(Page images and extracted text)
__________________________________________________

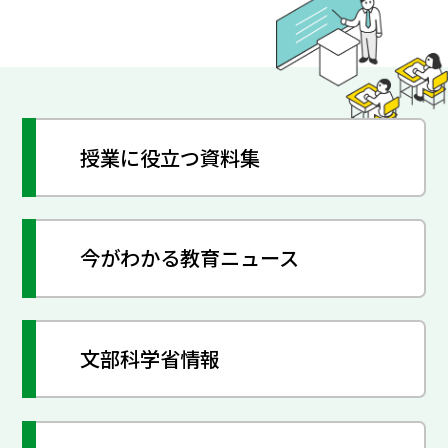
授業に役立つ資料集
今がわかる教育ニュース
文部科学省情報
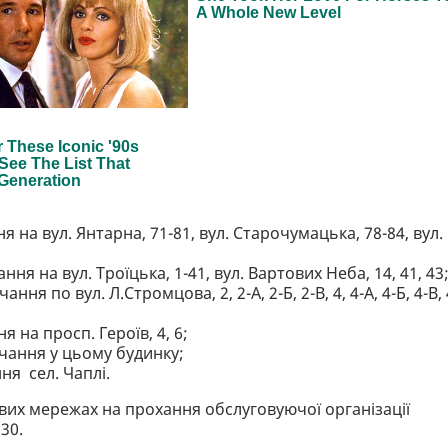
 на вул. Янтарна, 71-81, вул. Старочумацька, 78-84, вул.
ня на вул. Троїцька, 1-41, вул. Вартових Неба, 14, 41, 43
я по вул. Л.Стромцова, 2, 2-А, 2-Б, 2-В, 4, 4-А, 4-Б, 4-В, 
 на просп. Героїв, 4, 6;
ачання у цьому будинку;
ня сел. Чаплі.
их мережах на прохання обслуговуючої організації
,30.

__________________________________________________

### Work request
Starting at the line that contains "ачання у цьому будинку;", reproduce each line through the end of the records exactly, both ends included.

### Solution to this exercise
ачання у цьому будинку;
ня сел. Чаплі.
их мережах на прохання обслуговуючої організації
,30.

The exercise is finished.